For many years I have heard the claim, not only by some Bishops, but more especially by laity asserting, “We are so short of priests!”

In many ways, I thought that this argument is putting things the wrong way around. Like Pope Francis, I believe that there is not a shortage of priests, 
but, really a shortage of Catholics. 
We are not short of cultural Catholics, but the variety that Pope Francis calls, ‘missionary disciples’
On 17th May, 2016, Pope Francis gave an exclusive interview to the French Catholic La Croix newspaper. In the broad-ranging conversation 
with journalists Guillaume Goubert and Sébastien Maillard for La Croix, Pope Francis discussed matters ranging from healthy secularism 
and the right way to understand and live according to the Church’s universal missionary mandate, to the idea of Europe in relation to the migration crisis 
and the possibility of peaceful coexistence among Muslims and Christians
On the issue of priestly vocations the Pope was asked:

Question: As elsewhere, the Church in France is experiencing a serious crisis of priestly vocations. How is it possible to manage today with so few priests?
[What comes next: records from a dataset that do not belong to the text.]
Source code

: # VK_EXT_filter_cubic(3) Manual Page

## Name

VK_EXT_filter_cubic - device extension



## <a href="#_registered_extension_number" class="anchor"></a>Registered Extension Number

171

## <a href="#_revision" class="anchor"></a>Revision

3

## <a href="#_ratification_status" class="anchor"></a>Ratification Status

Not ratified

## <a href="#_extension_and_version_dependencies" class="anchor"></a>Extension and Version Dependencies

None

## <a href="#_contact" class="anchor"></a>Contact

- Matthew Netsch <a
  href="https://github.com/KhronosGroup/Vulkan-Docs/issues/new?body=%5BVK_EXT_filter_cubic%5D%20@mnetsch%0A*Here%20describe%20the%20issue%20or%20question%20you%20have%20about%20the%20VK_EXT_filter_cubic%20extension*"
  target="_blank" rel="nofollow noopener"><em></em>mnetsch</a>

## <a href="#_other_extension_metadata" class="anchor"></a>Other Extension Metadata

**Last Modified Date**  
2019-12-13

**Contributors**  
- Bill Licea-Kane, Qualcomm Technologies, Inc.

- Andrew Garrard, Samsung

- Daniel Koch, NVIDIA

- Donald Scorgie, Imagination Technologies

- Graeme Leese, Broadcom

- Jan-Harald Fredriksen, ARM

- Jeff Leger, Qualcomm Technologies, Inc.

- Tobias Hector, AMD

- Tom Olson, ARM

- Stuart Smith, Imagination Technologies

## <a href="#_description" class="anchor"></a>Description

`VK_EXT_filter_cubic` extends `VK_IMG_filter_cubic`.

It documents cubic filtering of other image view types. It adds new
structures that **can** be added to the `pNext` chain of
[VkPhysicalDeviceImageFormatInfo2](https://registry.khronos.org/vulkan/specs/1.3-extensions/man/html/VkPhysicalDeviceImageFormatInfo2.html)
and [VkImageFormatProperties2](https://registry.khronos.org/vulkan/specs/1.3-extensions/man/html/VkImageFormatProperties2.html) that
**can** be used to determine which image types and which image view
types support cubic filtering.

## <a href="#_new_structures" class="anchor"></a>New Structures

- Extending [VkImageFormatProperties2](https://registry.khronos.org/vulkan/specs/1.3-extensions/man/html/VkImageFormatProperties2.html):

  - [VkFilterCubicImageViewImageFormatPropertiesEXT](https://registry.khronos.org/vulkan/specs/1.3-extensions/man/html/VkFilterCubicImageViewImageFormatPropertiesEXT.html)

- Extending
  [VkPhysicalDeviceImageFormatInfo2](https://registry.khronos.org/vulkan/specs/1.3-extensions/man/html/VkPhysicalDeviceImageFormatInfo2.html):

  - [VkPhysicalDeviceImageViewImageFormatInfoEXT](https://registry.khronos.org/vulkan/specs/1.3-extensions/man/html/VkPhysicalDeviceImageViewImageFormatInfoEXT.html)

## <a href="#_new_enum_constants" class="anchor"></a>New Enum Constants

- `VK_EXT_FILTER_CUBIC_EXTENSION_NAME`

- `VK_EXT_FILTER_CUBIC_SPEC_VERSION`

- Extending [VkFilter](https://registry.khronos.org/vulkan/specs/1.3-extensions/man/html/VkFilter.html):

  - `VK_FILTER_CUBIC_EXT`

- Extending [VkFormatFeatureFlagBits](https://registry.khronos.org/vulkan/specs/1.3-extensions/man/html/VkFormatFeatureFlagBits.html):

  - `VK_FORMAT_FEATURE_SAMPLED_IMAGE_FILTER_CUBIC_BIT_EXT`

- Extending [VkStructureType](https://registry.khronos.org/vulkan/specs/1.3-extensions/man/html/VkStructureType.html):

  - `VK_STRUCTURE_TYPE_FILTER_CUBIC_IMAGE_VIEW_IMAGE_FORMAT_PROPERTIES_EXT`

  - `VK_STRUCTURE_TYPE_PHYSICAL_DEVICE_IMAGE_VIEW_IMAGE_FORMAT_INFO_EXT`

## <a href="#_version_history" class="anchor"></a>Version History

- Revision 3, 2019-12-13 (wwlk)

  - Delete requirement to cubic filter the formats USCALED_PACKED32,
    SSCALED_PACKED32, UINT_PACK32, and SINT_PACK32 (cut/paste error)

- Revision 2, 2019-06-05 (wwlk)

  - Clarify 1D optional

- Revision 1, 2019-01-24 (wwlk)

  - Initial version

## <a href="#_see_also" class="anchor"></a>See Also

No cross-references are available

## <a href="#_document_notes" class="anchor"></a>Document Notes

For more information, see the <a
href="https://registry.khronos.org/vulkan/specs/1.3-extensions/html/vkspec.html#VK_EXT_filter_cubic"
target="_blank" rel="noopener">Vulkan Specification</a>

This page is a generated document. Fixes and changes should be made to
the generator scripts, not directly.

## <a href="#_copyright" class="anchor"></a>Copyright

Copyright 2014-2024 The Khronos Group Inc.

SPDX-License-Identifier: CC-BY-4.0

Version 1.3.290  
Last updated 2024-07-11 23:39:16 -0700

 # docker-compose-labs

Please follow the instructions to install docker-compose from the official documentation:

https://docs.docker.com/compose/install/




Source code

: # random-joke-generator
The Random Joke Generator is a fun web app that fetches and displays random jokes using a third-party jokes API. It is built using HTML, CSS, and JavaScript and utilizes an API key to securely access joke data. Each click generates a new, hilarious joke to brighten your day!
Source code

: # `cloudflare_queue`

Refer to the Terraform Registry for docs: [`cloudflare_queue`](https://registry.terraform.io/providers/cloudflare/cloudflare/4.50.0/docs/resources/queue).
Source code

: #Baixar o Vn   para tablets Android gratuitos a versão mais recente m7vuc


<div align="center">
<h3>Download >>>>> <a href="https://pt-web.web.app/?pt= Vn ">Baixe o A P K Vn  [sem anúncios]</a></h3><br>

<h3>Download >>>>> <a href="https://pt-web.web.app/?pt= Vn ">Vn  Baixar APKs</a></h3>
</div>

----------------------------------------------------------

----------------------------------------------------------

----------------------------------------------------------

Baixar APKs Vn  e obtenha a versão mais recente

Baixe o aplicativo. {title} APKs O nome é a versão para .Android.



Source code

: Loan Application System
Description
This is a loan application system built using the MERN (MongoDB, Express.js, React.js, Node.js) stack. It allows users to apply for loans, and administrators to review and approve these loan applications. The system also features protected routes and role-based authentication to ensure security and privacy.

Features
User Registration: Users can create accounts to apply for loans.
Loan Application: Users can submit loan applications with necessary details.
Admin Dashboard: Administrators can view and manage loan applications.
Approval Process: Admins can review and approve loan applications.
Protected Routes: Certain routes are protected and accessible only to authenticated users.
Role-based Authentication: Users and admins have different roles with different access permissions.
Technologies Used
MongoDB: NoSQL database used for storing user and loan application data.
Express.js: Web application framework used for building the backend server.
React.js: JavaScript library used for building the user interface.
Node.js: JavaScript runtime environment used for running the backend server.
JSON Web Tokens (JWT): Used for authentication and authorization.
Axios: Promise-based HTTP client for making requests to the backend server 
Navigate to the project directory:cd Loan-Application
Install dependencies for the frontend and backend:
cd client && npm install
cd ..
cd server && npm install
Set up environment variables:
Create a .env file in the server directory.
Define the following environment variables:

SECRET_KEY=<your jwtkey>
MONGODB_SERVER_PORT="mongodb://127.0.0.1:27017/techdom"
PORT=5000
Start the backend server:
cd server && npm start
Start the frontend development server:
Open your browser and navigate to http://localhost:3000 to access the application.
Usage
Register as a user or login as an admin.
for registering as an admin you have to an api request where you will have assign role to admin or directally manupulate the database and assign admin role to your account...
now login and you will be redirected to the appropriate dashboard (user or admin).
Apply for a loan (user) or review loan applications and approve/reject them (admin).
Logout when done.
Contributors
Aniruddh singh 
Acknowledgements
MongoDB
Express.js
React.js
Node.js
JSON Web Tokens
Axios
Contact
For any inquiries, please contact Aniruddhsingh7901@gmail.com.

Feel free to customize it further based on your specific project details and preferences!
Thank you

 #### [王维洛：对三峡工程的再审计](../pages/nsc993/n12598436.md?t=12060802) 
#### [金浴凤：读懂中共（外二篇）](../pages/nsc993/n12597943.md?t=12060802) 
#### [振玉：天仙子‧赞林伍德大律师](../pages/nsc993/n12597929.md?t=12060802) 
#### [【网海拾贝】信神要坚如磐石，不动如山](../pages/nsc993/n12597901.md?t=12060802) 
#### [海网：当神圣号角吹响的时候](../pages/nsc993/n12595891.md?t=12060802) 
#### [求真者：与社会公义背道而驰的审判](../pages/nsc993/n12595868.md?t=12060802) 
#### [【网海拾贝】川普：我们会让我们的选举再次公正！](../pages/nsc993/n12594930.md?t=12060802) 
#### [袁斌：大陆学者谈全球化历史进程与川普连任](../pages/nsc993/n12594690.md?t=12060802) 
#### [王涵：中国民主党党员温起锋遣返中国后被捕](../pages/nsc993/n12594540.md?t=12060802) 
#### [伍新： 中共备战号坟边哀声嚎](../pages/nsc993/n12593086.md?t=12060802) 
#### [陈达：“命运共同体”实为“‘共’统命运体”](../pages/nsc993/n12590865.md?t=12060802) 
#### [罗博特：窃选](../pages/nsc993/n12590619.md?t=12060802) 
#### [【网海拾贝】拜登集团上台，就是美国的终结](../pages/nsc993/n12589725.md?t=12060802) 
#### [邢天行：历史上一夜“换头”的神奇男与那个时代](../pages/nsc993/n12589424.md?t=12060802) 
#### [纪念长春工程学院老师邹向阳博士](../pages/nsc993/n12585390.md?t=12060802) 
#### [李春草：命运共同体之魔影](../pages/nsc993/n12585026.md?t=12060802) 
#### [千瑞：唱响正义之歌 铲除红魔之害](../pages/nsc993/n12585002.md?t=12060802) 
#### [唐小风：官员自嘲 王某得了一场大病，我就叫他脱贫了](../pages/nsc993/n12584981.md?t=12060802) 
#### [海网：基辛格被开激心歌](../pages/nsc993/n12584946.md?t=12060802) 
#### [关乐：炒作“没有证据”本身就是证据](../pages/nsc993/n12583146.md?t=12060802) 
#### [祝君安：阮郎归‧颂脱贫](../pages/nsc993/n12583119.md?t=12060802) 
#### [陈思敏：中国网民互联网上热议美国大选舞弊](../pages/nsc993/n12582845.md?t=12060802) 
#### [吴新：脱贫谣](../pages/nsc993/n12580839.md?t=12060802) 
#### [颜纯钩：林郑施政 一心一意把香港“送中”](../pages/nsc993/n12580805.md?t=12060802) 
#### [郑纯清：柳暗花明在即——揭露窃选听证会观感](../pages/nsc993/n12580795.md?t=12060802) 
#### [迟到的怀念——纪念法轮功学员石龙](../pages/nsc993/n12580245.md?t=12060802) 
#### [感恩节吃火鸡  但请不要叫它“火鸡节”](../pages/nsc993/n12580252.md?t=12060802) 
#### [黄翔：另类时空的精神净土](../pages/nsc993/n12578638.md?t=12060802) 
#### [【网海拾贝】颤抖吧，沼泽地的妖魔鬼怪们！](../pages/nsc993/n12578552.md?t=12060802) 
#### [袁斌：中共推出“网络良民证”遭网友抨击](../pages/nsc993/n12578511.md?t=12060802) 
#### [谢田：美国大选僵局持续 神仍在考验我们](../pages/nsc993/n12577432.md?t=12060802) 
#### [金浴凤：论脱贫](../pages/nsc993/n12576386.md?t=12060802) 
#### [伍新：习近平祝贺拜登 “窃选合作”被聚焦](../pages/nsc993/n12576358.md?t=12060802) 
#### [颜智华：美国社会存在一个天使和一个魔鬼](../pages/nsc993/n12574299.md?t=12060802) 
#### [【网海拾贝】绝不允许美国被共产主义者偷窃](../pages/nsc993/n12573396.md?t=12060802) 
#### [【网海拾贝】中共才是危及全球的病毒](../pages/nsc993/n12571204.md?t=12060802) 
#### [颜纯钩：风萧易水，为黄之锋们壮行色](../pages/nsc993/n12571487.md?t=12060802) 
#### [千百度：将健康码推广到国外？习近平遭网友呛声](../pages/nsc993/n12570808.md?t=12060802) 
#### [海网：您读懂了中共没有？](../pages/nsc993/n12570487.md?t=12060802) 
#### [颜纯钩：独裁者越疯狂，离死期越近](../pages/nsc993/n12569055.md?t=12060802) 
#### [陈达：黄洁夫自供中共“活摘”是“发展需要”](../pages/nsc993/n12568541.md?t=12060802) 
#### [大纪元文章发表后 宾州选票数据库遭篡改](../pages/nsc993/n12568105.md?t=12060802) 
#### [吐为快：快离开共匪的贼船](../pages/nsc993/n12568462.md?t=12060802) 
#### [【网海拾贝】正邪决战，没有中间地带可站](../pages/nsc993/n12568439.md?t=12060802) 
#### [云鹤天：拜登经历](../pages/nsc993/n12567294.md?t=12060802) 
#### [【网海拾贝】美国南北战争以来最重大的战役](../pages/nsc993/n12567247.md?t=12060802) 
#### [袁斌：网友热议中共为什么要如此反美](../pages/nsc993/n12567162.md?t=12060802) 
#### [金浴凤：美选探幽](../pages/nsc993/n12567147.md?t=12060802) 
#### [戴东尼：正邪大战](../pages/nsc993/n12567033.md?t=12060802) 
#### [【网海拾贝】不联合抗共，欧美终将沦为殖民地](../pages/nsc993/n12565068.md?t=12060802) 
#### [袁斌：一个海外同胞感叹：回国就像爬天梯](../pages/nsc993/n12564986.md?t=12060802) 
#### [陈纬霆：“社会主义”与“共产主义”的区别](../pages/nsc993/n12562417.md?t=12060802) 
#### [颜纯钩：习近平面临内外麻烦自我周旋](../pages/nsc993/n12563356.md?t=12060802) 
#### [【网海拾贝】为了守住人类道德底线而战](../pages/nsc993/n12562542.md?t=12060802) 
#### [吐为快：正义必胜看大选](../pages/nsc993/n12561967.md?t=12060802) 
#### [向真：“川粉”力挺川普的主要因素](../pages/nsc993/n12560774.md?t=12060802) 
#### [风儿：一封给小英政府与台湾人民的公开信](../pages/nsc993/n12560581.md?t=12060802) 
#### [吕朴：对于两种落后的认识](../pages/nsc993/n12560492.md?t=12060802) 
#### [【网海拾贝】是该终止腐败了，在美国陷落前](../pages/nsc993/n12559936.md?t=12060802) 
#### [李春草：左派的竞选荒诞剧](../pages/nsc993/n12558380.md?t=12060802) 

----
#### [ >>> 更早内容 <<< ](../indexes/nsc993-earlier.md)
Pope Francis: Korea provides a historical example. That country was evangelized by missionaries from China who later left. 
Then, for two hundred years Korea was evangelized by lay people. It is a land of saints and martyrs that now has a strong Church.

So there is not necessarily a need for priests in order to evangelize. Baptism provides the strength to evangelize. And the Holy Spirit, received at baptism, 
prompts one to go out, to take the Christian message with courage and patience. The Holy Spirit is the protagonist of whatever happens in the Church, its motor. 
Too many Christians are ignorant of this.

On the other hand, the opposite danger for the Church is clericalism. This is a sin committed by two parties, like the tango! 
The priest wants to clericalize lay people and lay people request to be clericalised because it's easier.